Stored data:

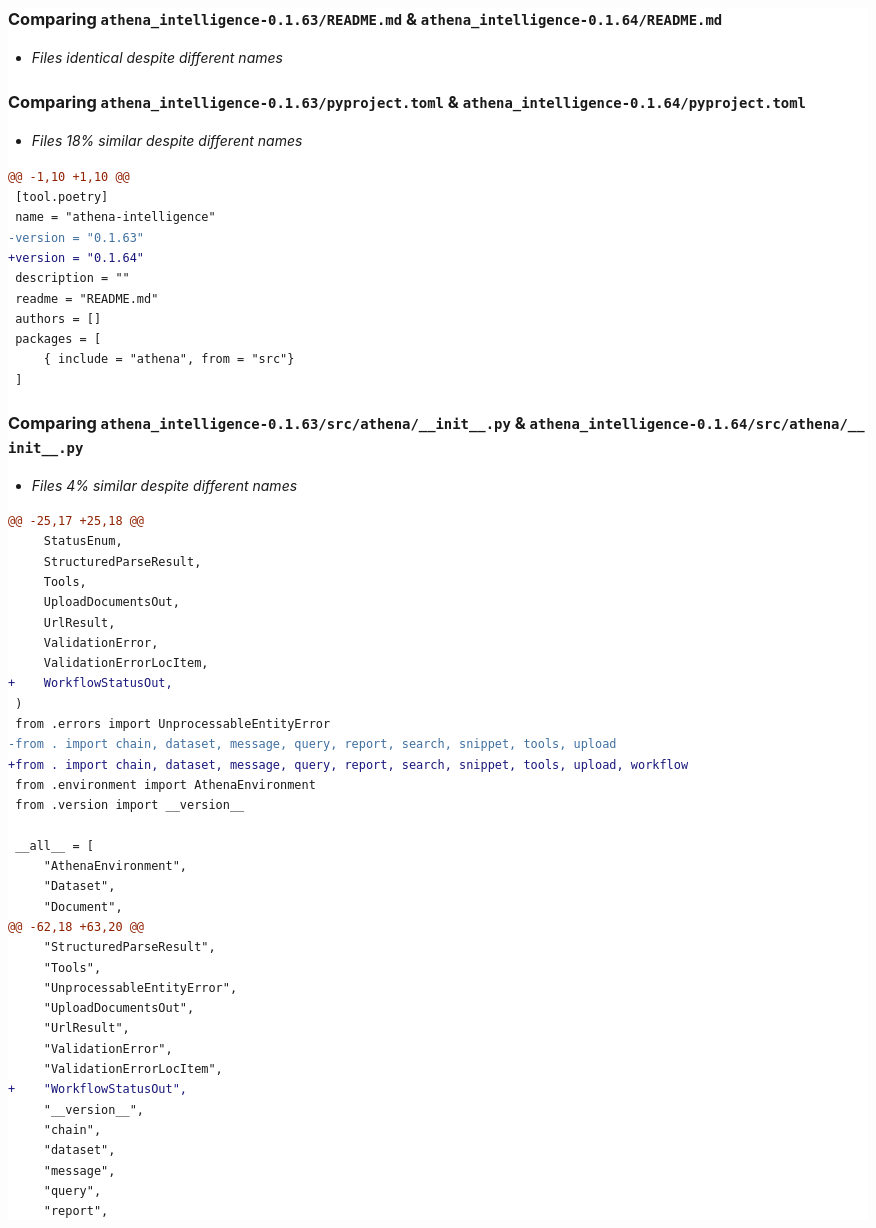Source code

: ### Comparing `athena_intelligence-0.1.63/README.md` & `athena_intelligence-0.1.64/README.md`

 * *Files identical despite different names*

### Comparing `athena_intelligence-0.1.63/pyproject.toml` & `athena_intelligence-0.1.64/pyproject.toml`

 * *Files 18% similar despite different names*

```diff
@@ -1,10 +1,10 @@
 [tool.poetry]
 name = "athena-intelligence"
-version = "0.1.63"
+version = "0.1.64"
 description = ""
 readme = "README.md"
 authors = []
 packages = [
     { include = "athena", from = "src"}
 ]
```

### Comparing `athena_intelligence-0.1.63/src/athena/__init__.py` & `athena_intelligence-0.1.64/src/athena/__init__.py`

 * *Files 4% similar despite different names*

```diff
@@ -25,17 +25,18 @@
     StatusEnum,
     StructuredParseResult,
     Tools,
     UploadDocumentsOut,
     UrlResult,
     ValidationError,
     ValidationErrorLocItem,
+    WorkflowStatusOut,
 )
 from .errors import UnprocessableEntityError
-from . import chain, dataset, message, query, report, search, snippet, tools, upload
+from . import chain, dataset, message, query, report, search, snippet, tools, upload, workflow
 from .environment import AthenaEnvironment
 from .version import __version__
 
 __all__ = [
     "AthenaEnvironment",
     "Dataset",
     "Document",
@@ -62,18 +63,20 @@
     "StructuredParseResult",
     "Tools",
     "UnprocessableEntityError",
     "UploadDocumentsOut",
     "UrlResult",
     "ValidationError",
     "ValidationErrorLocItem",
+    "WorkflowStatusOut",
     "__version__",
     "chain",
     "dataset",
     "message",
     "query",
     "report",
```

* Task description:
Filter the data above down to lines with the word "Files", and copy them.

* Written answer:
 * *Files identical despite different names*
 * *Files 18% similar despite different names*
 * *Files 4% similar despite different names*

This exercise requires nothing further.